In a new study, researchers found carbon monoxide detectors may help find simple life forms on other planets.
This finding is different from scientists’ previous assumption that high levels of carbon monoxide in a planet’s atmosphere would signal lifelessness.
The research was led by researchers from the University of California – Riverside.
Previous studies have shown that the buildup of carbon monoxide can be life-threatening.
In the current study, the team built computer models of chemistry in the biosphere and atmosphere in exoplanets.
They found two scenarios in which carbon monoxide could accumulate in the atmospheres when there could be life on the plants.
One scenario showed the ancient version of inhabited Earth.

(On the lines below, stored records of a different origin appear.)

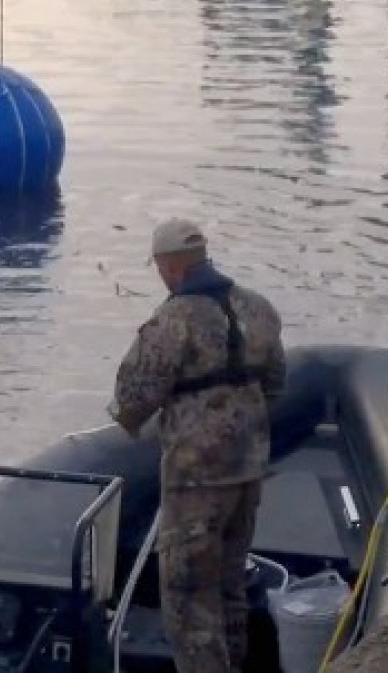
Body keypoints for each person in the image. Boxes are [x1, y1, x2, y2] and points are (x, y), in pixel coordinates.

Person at [108, 218, 286, 673]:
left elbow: (132, 399)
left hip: (196, 481)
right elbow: (276, 383)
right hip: (248, 471)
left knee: (189, 600)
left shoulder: (172, 321)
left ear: (170, 267)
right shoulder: (258, 308)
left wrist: (138, 422)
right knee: (230, 586)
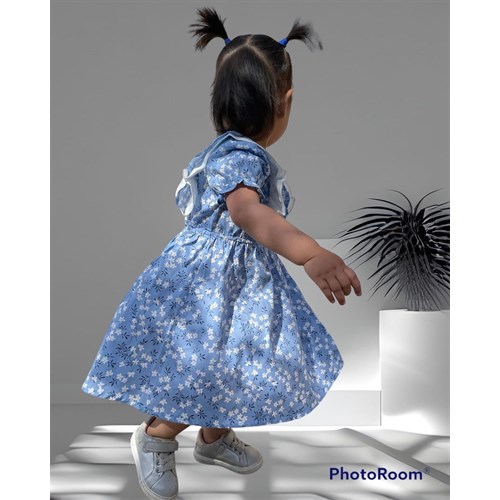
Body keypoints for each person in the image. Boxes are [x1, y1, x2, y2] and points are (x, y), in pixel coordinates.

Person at [81, 7, 362, 500]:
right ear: (285, 102)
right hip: (213, 284)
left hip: (228, 279)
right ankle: (156, 436)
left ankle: (212, 437)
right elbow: (248, 214)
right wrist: (311, 253)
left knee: (233, 358)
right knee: (206, 364)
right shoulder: (241, 156)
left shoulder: (223, 150)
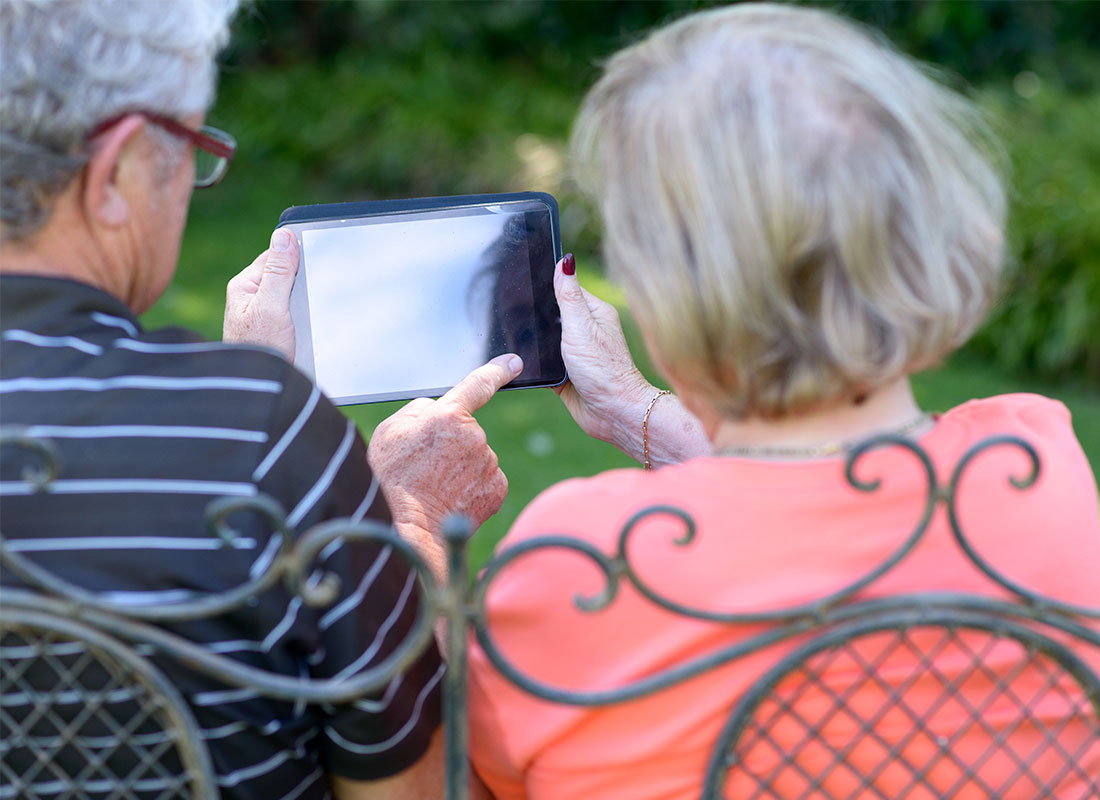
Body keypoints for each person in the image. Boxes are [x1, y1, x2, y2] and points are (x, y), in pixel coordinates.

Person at [461, 4, 1100, 798]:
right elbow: (829, 526)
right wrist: (634, 408)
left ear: (670, 288)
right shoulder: (1034, 469)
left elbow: (438, 777)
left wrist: (410, 530)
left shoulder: (583, 560)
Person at [0, 1, 510, 798]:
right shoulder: (263, 431)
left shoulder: (253, 424)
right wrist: (403, 520)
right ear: (118, 170)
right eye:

In the model, the oceans were already high in microbial life, but the atmosphere contained little oxygen and the carbon monoxide level was very high.
This model suggests that the Earth’s past can be used as a guide in the search for life elsewhere in the universe.
The second scenario showed that a planet around red dwarf stars far away from the Sun. If such a planet is inhabited and rich in oxygen, the carbon monoxide levels will be very high.
The researchers suggest that when the James Webb Space Telescope is launch in 2021, it may help explore such planets.
The study finding may help prepare for future missions that search for the inhabited world in other places of the universe.
This is the first study focusing on carbon monoxide on Earth-like exoplanets in a systematic way.
The lead author of the study is Edward Schwieterman, a NASA Postdoctoral Program fellow in UCR’s Department of Earth Sciences.
The study is published in The Astrophysical Journal.